**Records from a data source:**
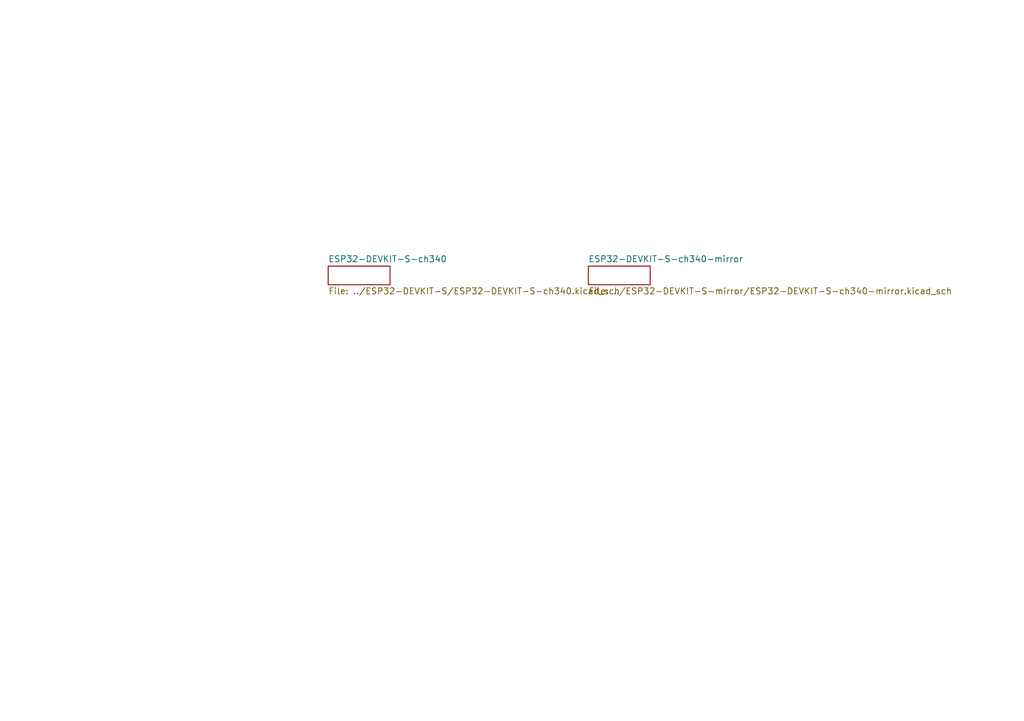
<source format=kicad_sch>
(kicad_sch (version 20230121) (generator eeschema)

  (uuid 59a615f3-0e3a-43f4-a782-84f1af971154)

  (paper "A5")

  


  (sheet (at 120.65 54.61) (size 12.7 3.81) (fields_autoplaced)
    (stroke (width 0.1524) (type solid))
    (fill (color 0 0 0 0.0000))
    (uuid 06b7eb7f-1fd7-4161-9c4c-0f364271d469)
    (property "Sheetname" "ESP32-DEVKIT-S-ch340-mirror" (at 120.65 53.8984 0)
      (effects (font (size 1.27 1.27)) (justify left bottom))
    )
    (property "Sheetfile" "../ESP32-DEVKIT-S-mirror/ESP32-DEVKIT-S-ch340-mirror.kicad_sch" (at 120.65 59.0046 0)
      (effects (font (size 1.27 1.27)) (justify left top))
    )
    (instances
      (project "panelization"
        (path "/59a615f3-0e3a-43f4-a782-84f1af971154" (page "3"))
      )
    )
  )

  (sheet (at 67.31 54.61) (size 12.7 3.81) (fields_autoplaced)
    (stroke (width 0.1524) (type solid))
    (fill (color 0 0 0 0.0000))
    (uuid 965a2650-4988-4f9a-a18b-ac3a16fe8acf)
    (property "Sheetname" "ESP32-DEVKIT-S-ch340" (at 67.31 53.8984 0)
      (effects (font (size 1.27 1.27)) (justify left bottom))
    )
    (property "Sheetfile" "../ESP32-DEVKIT-S/ESP32-DEVKIT-S-ch340.kicad_sch" (at 67.31 59.0046 0)
      (effects (font (size 1.27 1.27)) (justify left top))
    )
    (instances
      (project "panelization"
        (path "/59a615f3-0e3a-43f4-a782-84f1af971154" (page "2"))
      )
    )
  )

  (sheet_instances
    (path "/" (page "1"))
  )
)

</source>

**Task description:**
Repeat the full set of records exactly, and output no pictures.

**Solved exercise:**
<source format=kicad_sch>
(kicad_sch (version 20230121) (generator eeschema)

  (uuid 59a615f3-0e3a-43f4-a782-84f1af971154)

  (paper "A5")

  


  (sheet (at 120.65 54.61) (size 12.7 3.81) (fields_autoplaced)
    (stroke (width 0.1524) (type solid))
    (fill (color 0 0 0 0.0000))
    (uuid 06b7eb7f-1fd7-4161-9c4c-0f364271d469)
    (property "Sheetname" "ESP32-DEVKIT-S-ch340-mirror" (at 120.65 53.8984 0)
      (effects (font (size 1.27 1.27)) (justify left bottom))
    )
    (property "Sheetfile" "../ESP32-DEVKIT-S-mirror/ESP32-DEVKIT-S-ch340-mirror.kicad_sch" (at 120.65 59.0046 0)
      (effects (font (size 1.27 1.27)) (justify left top))
    )
    (instances
      (project "panelization"
        (path "/59a615f3-0e3a-43f4-a782-84f1af971154" (page "3"))
      )
    )
  )

  (sheet (at 67.31 54.61) (size 12.7 3.81) (fields_autoplaced)
    (stroke (width 0.1524) (type solid))
    (fill (color 0 0 0 0.0000))
    (uuid 965a2650-4988-4f9a-a18b-ac3a16fe8acf)
    (property "Sheetname" "ESP32-DEVKIT-S-ch340" (at 67.31 53.8984 0)
      (effects (font (size 1.27 1.27)) (justify left bottom))
    )
    (property "Sheetfile" "../ESP32-DEVKIT-S/ESP32-DEVKIT-S-ch340.kicad_sch" (at 67.31 59.0046 0)
      (effects (font (size 1.27 1.27)) (justify left top))
    )
    (instances
      (project "panelization"
        (path "/59a615f3-0e3a-43f4-a782-84f1af971154" (page "2"))
      )
    )
  )

  (sheet_instances
    (path "/" (page "1"))
  )
)

</source>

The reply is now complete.